Article
September 27, 2007

Gap Grows in Salaries for CEO's, Survey Finds

Salaries paid to chief executives of nonprofit organizations with annual budgets of $50-million or more are growing at a much faster rate than pay for leaders of smaller groups — a trend that is further widening an already significant compensation gap between small and large charities.

The median pay increase for the leaders of big nonprofit groups jumped 7.3 percent in 2005, according to a study released last week by GuideStar, an organization that collects the federal tax forms that nonprofit groups use to inform the Internal Revenue Service about their finances and activities.

Those increases were significantly smaller for officials at charities that operate with budgets of less than $50-million, the survey found.

Top executives at charities with annual budgets of $1-million to $2.5-million earned median raises of 4.2 percent — meaning half received bigger increases and half received smaller or no gains.

Meanwhile, the median raise for executive directors at nonprofit groups with annual budgets of $250,000 or less was just 2.1 percent.

At the same time, the salaries of those who work at smaller nonprofit organizations remain a fraction of what those who operate larger charities earn.

The median salary of the top executive at the smallest charities was $38,885, the GuideStar survey found. By comparison, those who oversee charities with annual budgets of $50-million or more earned a median salary of $336,470 — a figure that is nearly nine times the pay at the smallest organizations.

Based on those trends, some observers are concerned that the gulf between what is offered to leaders of smaller organizations and larger groups is expanding.

“It definitely seems like the gap is getting more pronounced,” says Chuck McLean, GuideStar’s vice president of research and the survey’s author. “It sort of reflects what’s going on in the job market at large, where you have incredible, large CEO salaries at large, for-profit companies.

Adds Mr. McLean: “If you have an organization that is a $100-million organization, you probably feel some pressure to make sure your compensation is very attractive. When you are much smaller, there just isn’t wiggle room in the budget.”

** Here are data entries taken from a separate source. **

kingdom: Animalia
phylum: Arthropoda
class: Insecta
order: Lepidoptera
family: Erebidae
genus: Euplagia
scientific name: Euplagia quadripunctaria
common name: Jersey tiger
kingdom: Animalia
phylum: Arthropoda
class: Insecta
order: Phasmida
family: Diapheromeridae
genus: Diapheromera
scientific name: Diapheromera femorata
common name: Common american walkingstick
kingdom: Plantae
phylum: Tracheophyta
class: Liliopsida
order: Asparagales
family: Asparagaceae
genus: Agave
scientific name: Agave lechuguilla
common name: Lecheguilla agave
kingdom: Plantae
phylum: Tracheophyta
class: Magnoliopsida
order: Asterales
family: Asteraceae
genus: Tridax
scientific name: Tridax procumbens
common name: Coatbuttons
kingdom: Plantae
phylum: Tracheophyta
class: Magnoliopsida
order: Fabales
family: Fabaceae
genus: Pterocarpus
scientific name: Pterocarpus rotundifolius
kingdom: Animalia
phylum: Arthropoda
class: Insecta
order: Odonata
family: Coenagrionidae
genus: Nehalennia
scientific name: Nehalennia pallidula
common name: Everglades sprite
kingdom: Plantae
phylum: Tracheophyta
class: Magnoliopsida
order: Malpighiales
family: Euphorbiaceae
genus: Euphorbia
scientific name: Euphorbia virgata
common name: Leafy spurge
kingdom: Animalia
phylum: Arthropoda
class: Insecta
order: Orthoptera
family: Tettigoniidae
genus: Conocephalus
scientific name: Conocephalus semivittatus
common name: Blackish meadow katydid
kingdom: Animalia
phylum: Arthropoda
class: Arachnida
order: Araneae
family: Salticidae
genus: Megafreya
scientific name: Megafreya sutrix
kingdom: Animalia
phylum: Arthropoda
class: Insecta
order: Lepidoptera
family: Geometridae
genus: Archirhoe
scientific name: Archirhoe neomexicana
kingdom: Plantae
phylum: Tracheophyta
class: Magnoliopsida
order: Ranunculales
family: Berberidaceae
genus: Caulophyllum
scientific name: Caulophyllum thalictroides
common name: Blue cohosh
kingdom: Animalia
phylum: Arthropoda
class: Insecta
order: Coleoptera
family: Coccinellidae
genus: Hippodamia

Such disparities are common throughout an array of nonprofit jobs, according to the survey, which is based on an analysis of federal tax returns of more than 53,000 nonprofit groups and includes information on 102,400 positions at those organizations.

Gender Gap Shrinks

The GuideStar survey also showed that female executives are continuing to gain ground on their male counterparts. Women who held chief executive officer positions at charities with annual budgets greater than $50-million received a median increase of 8.4 percent in 2005, compared with 7.1 percent for men, the survey found.

That pattern was consistent at other large and midsize organizations in the survey. However, at the smallest organizations — those with annual revenue of less than $250,000 — women earned smaller raises than men.

And while, at most levels, women are earning larger raises, they are still earning significantly less than men who hold the same positions.

Over all, women held 41 percent of the job positions reported in the survey, but they earned just 32 percent of the total compensation reported.

Part of the reason for the difference in pay is that female chief executives are more likely to work at smaller organizations. Females held 50 percent of chief executive officer positions at organizations with budgets of $1-million or less, but only 34 percent at organizations with budgets greater than $1-million.

Pay for women was lower than for men at organizations of all sizes. At organizations with annual budgets between $500,000 and $1-million, male chief executives earned 17.4 percent more than their female counterparts, the survey found.

At organizations larger than $50-million in annual budgets, the gap was even wider, at 25.2 percent.

That difference, however, is far less than it was in 2000, when the pay gap between male and female executives was 45.7 percent.

City Differences

The report also analyzes compensation at different kinds of charities, as well as in different cities. For example, the study found that executives who work for nonprofit groups that focus on specialized or technical knowledge — such as technology or medical research — tend to earn the most money.

Executives who worked for science and technology-research institutes earned the highest median compensation, at $125,947. Those who worked at nonprofit organizations classified as general and rehabilitative health were next on the list, with a median compensation of $117,459.

Those employees who worked at charities that focus on religion and on food and nutrition earned the least, with a median compensation of $67,021 and $67,274, respectively.

Among the 20 largest metropolitan areas, nonprofit executives in the Washington area earned the highest median salary, at $115,800.

The lowest median compensation, according to the study, was in Riverside-San Bernardino, Calif., at $84,000. After adjusting for inflation and cost of living, however, GuideStar determined that executives in Atlanta received the highest salaries, while executives in San Francisco earned the least.